Minification is a subject which comes from my heart. In this article I will talk about reducing the amount of requests to let your sites load faster.

As I wrote in my previous article minification can lead to a 90% decline in the time it takes to load a page on a clients computer. One of the main points to get this speed-up from is by cutting in the amount of requests a client needs to execute to load the total page. Ideally we should get this down to under 10 requests, however, that might not always be possible.

We are going to use one request for the user requesting the web site. The other requests are triggered by things such as (but not limited to) stylesheets, javascript files and images. We obviously can’t work our magic without having stylesheets and javascripts so I am not advocating we all go back to a fully plaintext internet.
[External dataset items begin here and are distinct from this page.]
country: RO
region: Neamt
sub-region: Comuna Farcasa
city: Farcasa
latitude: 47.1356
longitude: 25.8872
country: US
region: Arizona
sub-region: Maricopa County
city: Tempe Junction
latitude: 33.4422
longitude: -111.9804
Why does the amount of requests matter? Because, funny as it may sound, browsers usually only handle between 2 to 10 simultaneous requests. More requests means the browser waits for the first of them to finish and then starts executing the others.

You can reduce the amount of requests by using the following simple tips.

  • One stylesheet.
  • One javascript file.
  • Using CSS sprites for images.

One stylesheet. Yes, just one. Mash everything together into one stylesheet. GZIP it. Set a far-future expiry header on it so the browser never has to do that request again. I’ll write about far-future expiry headers in another upcoming post so for now you have to bear with me.
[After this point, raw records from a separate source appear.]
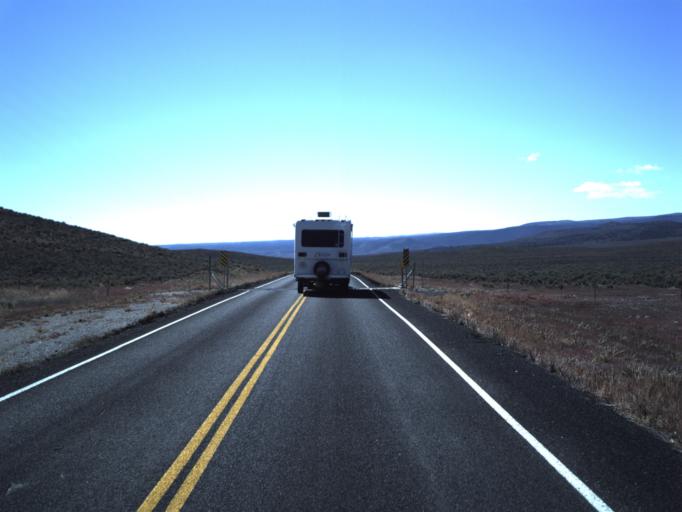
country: US
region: Utah
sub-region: Piute County
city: Junction
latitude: 38.2308
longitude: -111.9952
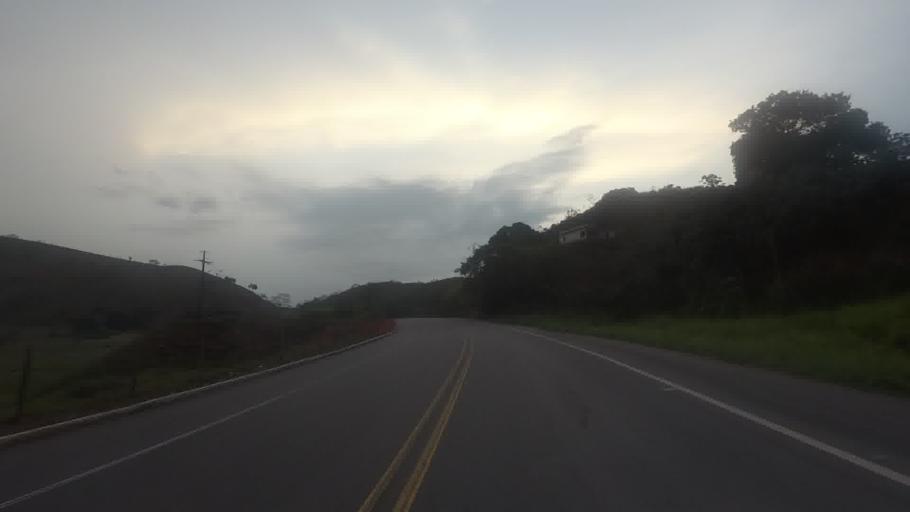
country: BR
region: Minas Gerais
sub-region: Alem Paraiba
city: Alem Paraiba
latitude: -21.8410
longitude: -42.6248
One javascript file. Javascript libraries tend to get quite big. They also tend to have multiple components which are all in their own javascript files, mash them together and put them in one file. Put the correct headers and GZIP’ing on it to get even better delivery.

Using CSS sprites for images. This is the big one. If you are using rounded corners (like many of us do), and you can not afford to write your CSS only for the browser which implement CSS3, then chances are you are using multiple images for your background.
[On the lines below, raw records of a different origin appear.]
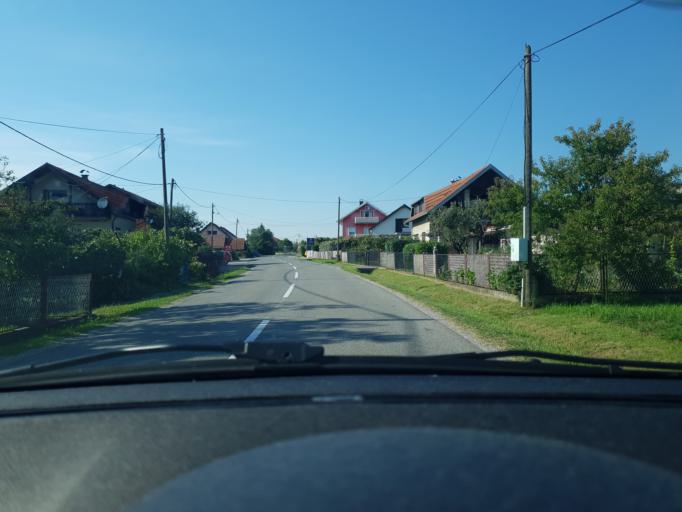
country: HR
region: Zagrebacka
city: Jakovlje
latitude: 45.9344
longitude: 15.8441
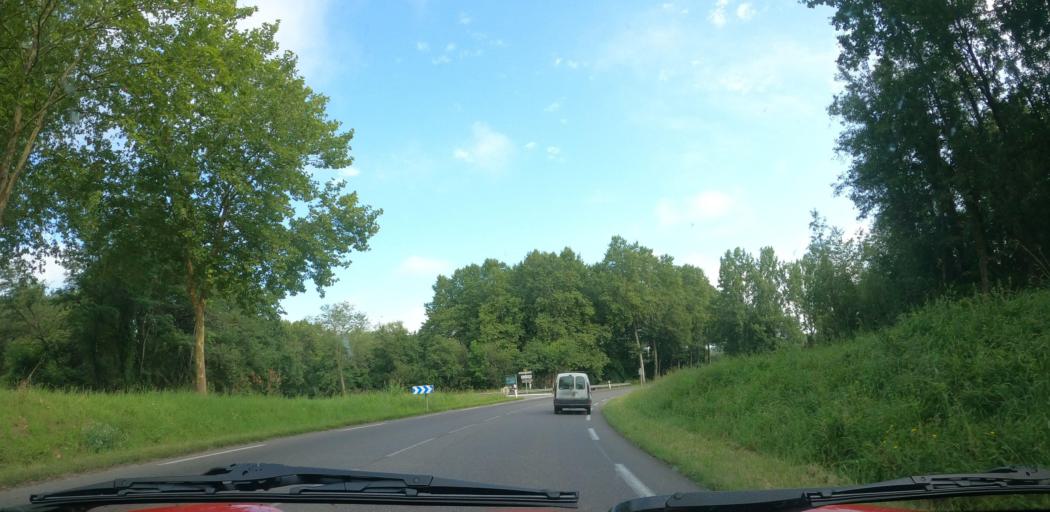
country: FR
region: Aquitaine
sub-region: Departement des Landes
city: Peyrehorade
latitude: 43.5318
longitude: -1.1102
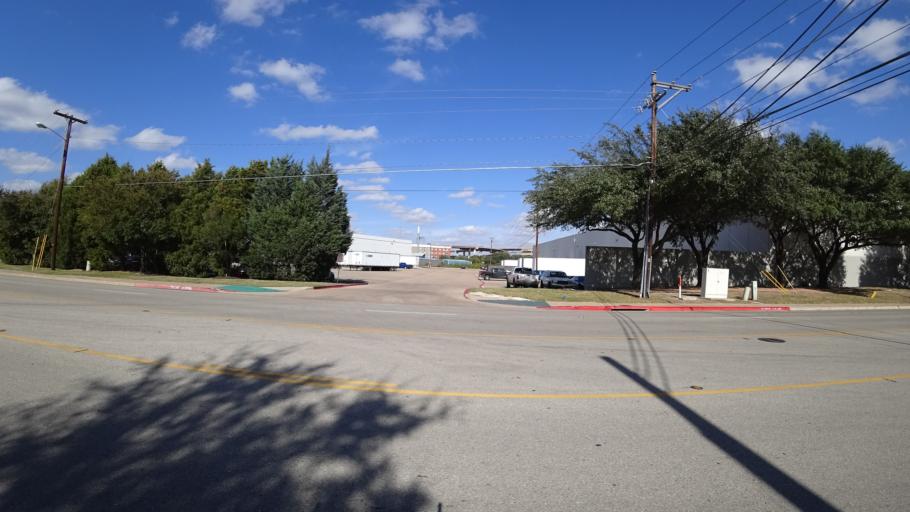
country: US
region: Texas
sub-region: Travis County
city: Wells Branch
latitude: 30.4763
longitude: -97.6783
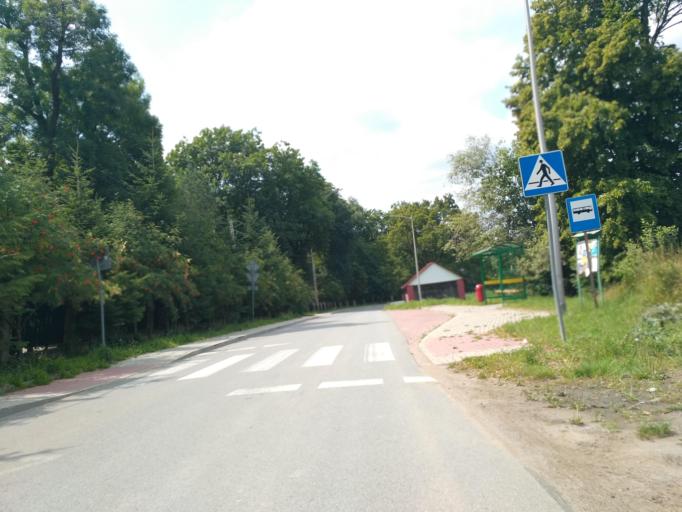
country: PL
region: Subcarpathian Voivodeship
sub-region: Powiat krosnienski
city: Rymanow
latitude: 49.5889
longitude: 21.8302
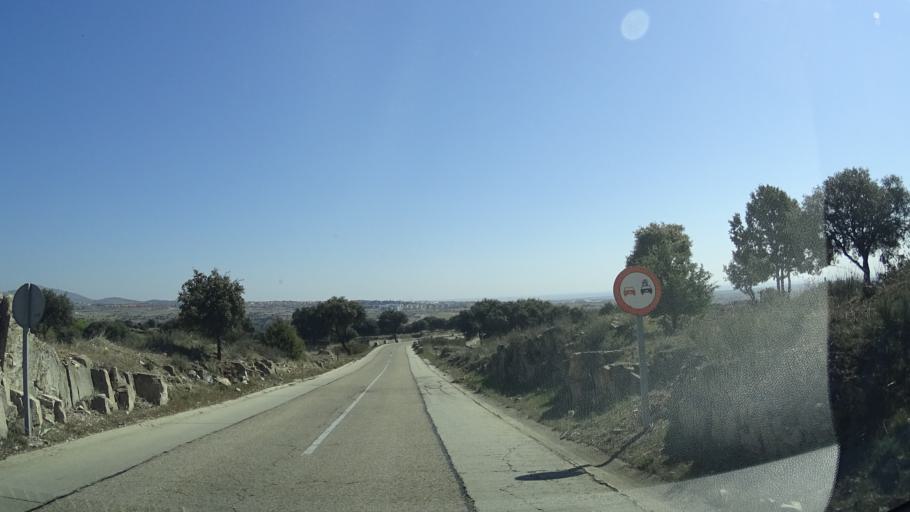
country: ES
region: Madrid
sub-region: Provincia de Madrid
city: Colmenar Viejo
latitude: 40.6458
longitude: -3.8255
If you are using the latest techniques you will at least need two images for a single rounded corner box. You also need an image for your logo, maybe some buttons, some shadows. If you sum up all those images which are in your stylesheet you can easily get to a pretty big number.

Using a simple technique called CSS sprites you can reduce this number to 1. That’s right 1. Now that will have an impact on the amount of requests.

3 COMMENTS
skeptic
December 14, 2008

I’m skeptic about the first one.
Basicly, you’re saying that it’s okay to force everything inside one file, separated with @media’s, then throw it at the client saying “here’s everything we have for everybody, despite the tv media is the only one that you actually needed”.

Brandon
December 14, 2008

Wouldn’t it be better to keep you css and js in separate files? The browser can download 2 to 10 simultaneous requests, so instead of one huge js file, the browse can download separate js files simultaneously. If you goal was simply reducing http requests, I could see how putting things into one file would work… but it may making the loading time slower than if in separate files.

December 14, 2008

@Brandon. Ideally you would want to combine all your javascript in one file and put some good caching headers/gzip and some minimalization on that. Maybe you should let your jquery be fetched from google’s servers and so forth.

Standard rule is try to keep all javascript as little, small and few as possible. Multiple requests take multiple dns requests takes multiple cache lookups etc.